One woman is alleging that her husband's fall at a Wal-mart store was the cause of his eventual kidney failure and death. The man had been out shopping when he seems to have fallen over a crate in the aisle of a Wal-mart store. The crate and the roll of fabric on top of it were part of a display that the man's wife says was intentionally set up by the store manager.
Since the man's tragic and untimely death, the wife has filed a lawsuit against the big box giant, saying that this fall has resulted in numerous medical bills and funeral and burial costs. The woman has also filed suit for her loss of society and companionship.

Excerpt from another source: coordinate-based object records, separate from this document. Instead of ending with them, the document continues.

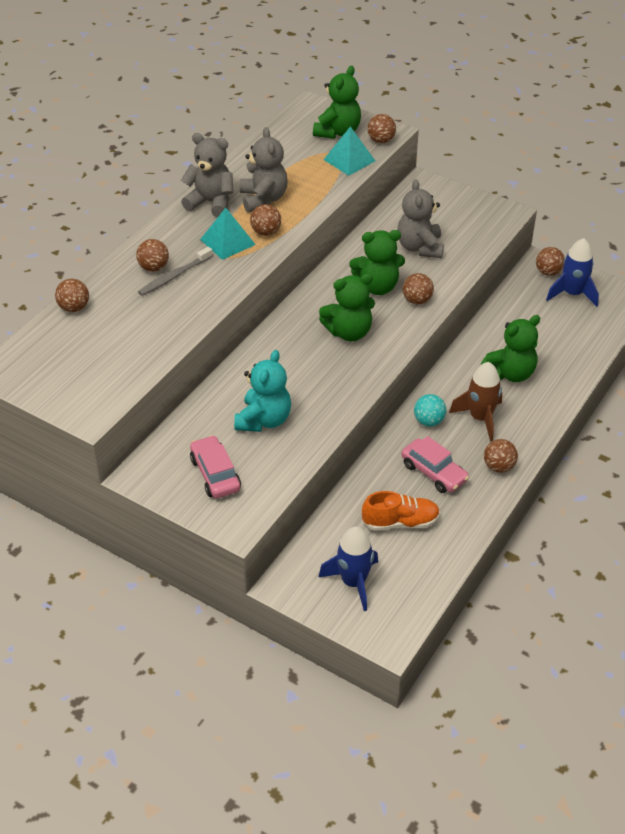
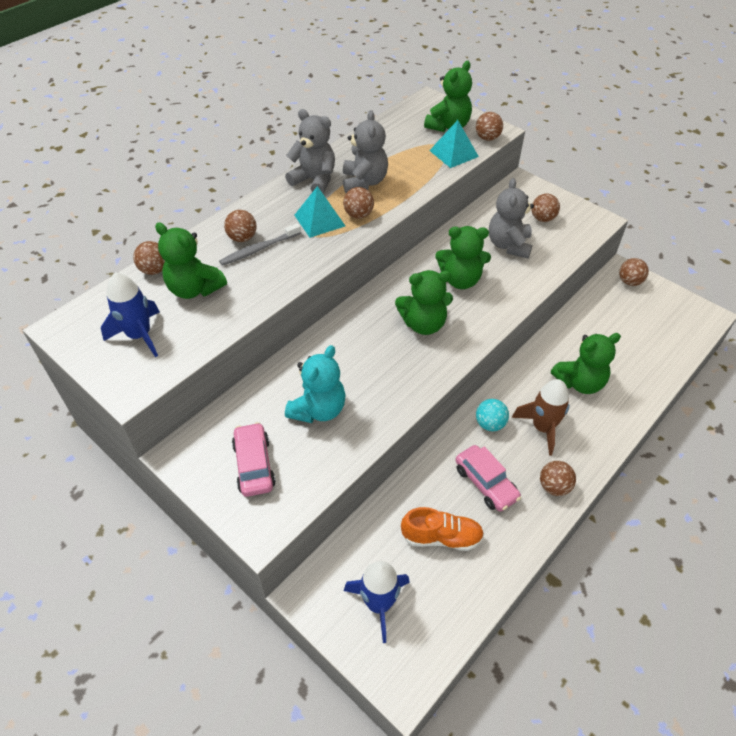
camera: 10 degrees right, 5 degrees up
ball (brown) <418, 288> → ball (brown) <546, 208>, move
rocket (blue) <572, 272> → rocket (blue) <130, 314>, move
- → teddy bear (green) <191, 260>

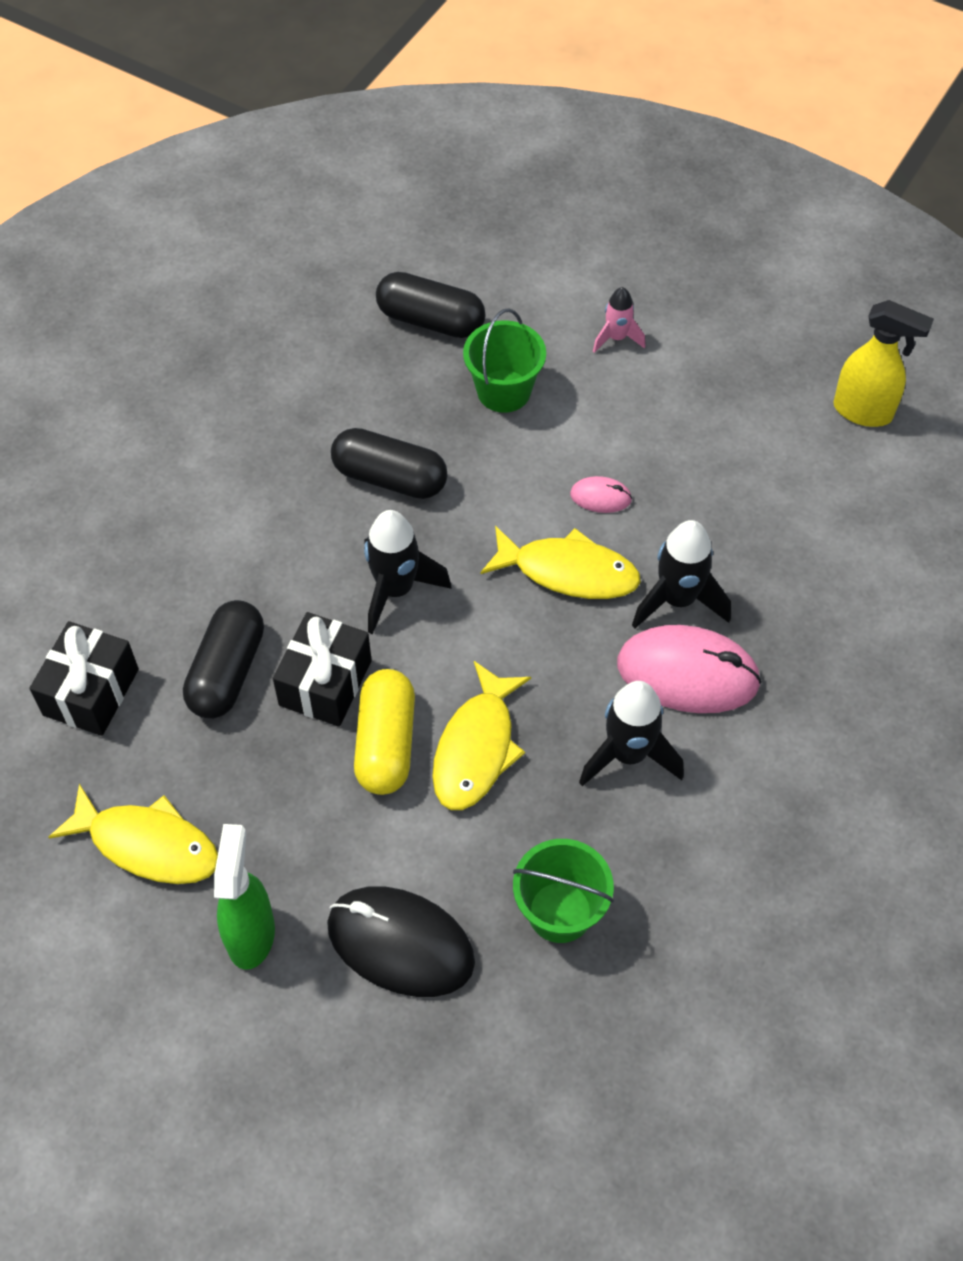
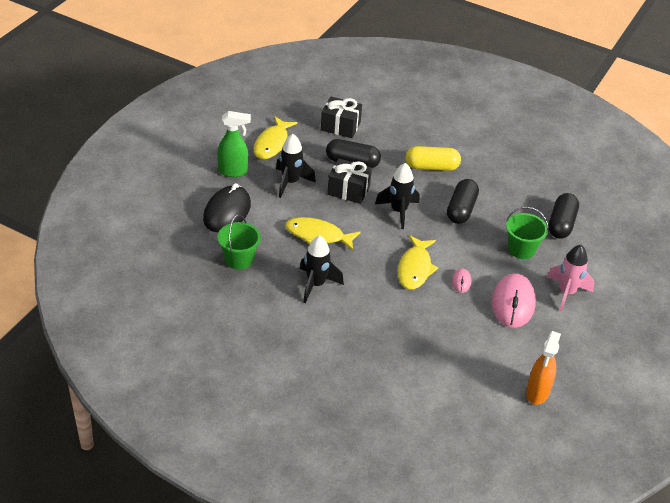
camera: 85 degrees right, 15 degrees down
capsule (yellow) <384, 732> → capsule (yellow) <433, 158>, move
rocket (pink) <619, 320> → rocket (pink) <570, 278>, x1.68
mouse (pink) <689, 669> → mouse (pink) <514, 300>, move
rocket (black) <681, 574> → rocket (black) <296, 166>, move
spray bottle (yellow) <883, 363> → spray bottle (orange) <543, 368>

According to court filings, the crate and fabric roll were placed so that it was hard to see as the husband was traveling down the aisle. As a result, the roll hit him in his shins and he fell to the ground hard. Within 14 days of his fall, the man had died after his kidneys shut and broke down. The two-week decline not only ripped this man from his family, but also caused him a considerable amount of pain and suffering.
This story reminds us that stores are responsible for customers' safety and can be held accountable when someone slips and falls because of a risk the store should have known about. The store and its manager could have foreseen that someone could be injured by an unseen crate, but it did not remedy the situation by moving the obstacle.